Namun pertanyaannya tetap siapa yang benar-benar merasakan manfaatnya? Apakah pedagang keliling mendapat ruang yang sama dengan kafe modern yang dibangun dengan modal besar? Apakah suara ibu-ibu kampung ikut dipertimbangkan saat perencanaan dilakukan?
Sering kali yang kita sebut kemajuan hanyalah transformasi fisik, lampu lebih terang, jalan lebih rapi, bangunan lebih tinggi. Tapi di balik itu, ketimpangan sosial tetap menganga. Jika pembangunan tidak memihak yang kecil, maka kota hanya akan menjadi panggung pertunjukan. Dan seperti semua pertunjukan, setelah lampu dimatikan, hanya akan tersisa ruang kosong.
Mimpi yang Harus Ditegakkan di Atas Kemanusiaan
Aku percaya bahwa mimpi membangun kota itu penting. Aku tidak menolak perubahan.

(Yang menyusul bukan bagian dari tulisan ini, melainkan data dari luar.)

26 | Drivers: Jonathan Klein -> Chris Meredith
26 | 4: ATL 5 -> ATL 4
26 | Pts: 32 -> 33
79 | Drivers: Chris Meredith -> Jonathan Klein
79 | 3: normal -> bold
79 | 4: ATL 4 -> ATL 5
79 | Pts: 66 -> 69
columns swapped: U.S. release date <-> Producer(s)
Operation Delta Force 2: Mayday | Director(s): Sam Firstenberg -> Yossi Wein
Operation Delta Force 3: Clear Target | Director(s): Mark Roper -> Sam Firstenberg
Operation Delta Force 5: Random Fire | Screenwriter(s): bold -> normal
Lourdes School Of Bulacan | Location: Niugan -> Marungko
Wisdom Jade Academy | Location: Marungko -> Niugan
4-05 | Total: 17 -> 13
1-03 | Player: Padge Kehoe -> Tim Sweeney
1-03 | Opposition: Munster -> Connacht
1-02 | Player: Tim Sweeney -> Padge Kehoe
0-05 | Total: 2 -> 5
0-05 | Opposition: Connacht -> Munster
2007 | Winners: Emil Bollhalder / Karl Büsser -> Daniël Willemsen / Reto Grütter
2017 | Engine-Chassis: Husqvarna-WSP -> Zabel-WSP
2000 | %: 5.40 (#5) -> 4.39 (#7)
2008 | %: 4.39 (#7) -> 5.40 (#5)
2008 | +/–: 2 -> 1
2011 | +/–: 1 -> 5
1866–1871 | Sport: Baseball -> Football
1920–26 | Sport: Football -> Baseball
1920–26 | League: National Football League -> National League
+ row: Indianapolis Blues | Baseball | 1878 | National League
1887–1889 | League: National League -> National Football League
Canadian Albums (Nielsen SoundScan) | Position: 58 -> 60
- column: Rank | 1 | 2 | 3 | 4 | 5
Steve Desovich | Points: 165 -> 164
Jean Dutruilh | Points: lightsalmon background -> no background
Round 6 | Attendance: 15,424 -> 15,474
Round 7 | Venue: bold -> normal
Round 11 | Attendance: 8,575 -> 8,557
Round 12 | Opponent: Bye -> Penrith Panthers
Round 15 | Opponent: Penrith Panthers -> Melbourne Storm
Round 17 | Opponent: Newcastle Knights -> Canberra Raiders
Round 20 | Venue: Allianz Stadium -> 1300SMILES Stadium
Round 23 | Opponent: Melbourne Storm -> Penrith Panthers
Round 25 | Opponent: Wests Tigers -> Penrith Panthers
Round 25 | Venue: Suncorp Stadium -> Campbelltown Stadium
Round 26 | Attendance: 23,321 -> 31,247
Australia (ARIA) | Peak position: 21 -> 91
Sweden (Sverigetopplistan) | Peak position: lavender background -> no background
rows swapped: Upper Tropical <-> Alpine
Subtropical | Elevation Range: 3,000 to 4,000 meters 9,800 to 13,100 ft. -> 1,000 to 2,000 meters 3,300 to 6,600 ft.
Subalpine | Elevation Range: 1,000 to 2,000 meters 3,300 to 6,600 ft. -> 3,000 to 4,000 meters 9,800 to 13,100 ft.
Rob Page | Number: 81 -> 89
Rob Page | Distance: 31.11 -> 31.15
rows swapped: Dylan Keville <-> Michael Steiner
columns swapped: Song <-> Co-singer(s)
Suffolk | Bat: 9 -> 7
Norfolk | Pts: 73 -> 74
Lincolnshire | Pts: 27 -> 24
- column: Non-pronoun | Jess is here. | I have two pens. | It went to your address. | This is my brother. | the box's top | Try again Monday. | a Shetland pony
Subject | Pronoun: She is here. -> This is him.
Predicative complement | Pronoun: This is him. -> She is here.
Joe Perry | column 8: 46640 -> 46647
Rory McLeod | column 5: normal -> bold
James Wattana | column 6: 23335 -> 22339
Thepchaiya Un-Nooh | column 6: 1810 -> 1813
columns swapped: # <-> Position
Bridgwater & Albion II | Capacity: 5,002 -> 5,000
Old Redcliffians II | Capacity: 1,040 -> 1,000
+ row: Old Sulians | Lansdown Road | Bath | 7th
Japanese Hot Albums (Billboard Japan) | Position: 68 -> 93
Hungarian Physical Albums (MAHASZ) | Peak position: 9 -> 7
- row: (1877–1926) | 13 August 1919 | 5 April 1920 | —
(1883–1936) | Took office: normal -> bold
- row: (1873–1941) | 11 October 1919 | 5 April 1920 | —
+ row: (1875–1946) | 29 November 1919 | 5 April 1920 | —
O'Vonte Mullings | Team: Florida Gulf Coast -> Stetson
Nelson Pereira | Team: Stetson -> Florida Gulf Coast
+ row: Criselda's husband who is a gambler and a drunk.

Tapi aku ingin perubahan itu berpijak pada kemanusiaan, bukan sekadar visualisasi.
Madiun bisa terus berkembang. Tapi jangan lupa menyisipkan ruang-ruang bagi warga biasa untuk ikut tumbuh. Mungkin yang kita butuhkan bukan hanya replika ikon dunia, tapi panggung seni rakyat, taman baca, ruang komunitas, dan lapak UMKM yang adil dan merata.
Kota yang adil bukan kota yang paling cantik dari luar, melainkan kota yang bisa membuat semua warganya merasa diterima, dilibatkan, dan dihargai.
Menutup Panggung, Menemukan Diri
Pahlawan Street Center memang mengubah wajah Madiun. Tapi pertanyaannya: apakah ia juga mengubah hati kita? Apakah ia membangkitkan empati, solidaritas, dan rasa kepemilikan terhadap kota ini? Jika kota dibangun seperti panggung, jangan lupakan siapa yang jadi penontonnya. Karena pada akhirnya, pembangunan yang baik adalah pembangunan yang bisa memeluk, bukan hanya memikat.
Madiun kini bermimpi jadi ikon dunia. Aku mendukung mimpi itu. Tapi aku juga ingin, di balik kemegahan bangunan, kota ini tetap menyisakan ruang untuk mereka yang diam-diam menopang kota, pedagang kecil, seniman jalanan, anak-anak kampung yang punya harapan. Karena kota bukan hanya tentang siapa yang datang, tapi tentang siapa yang tetap tinggal, meskipun tak pernah masuk dalam foto.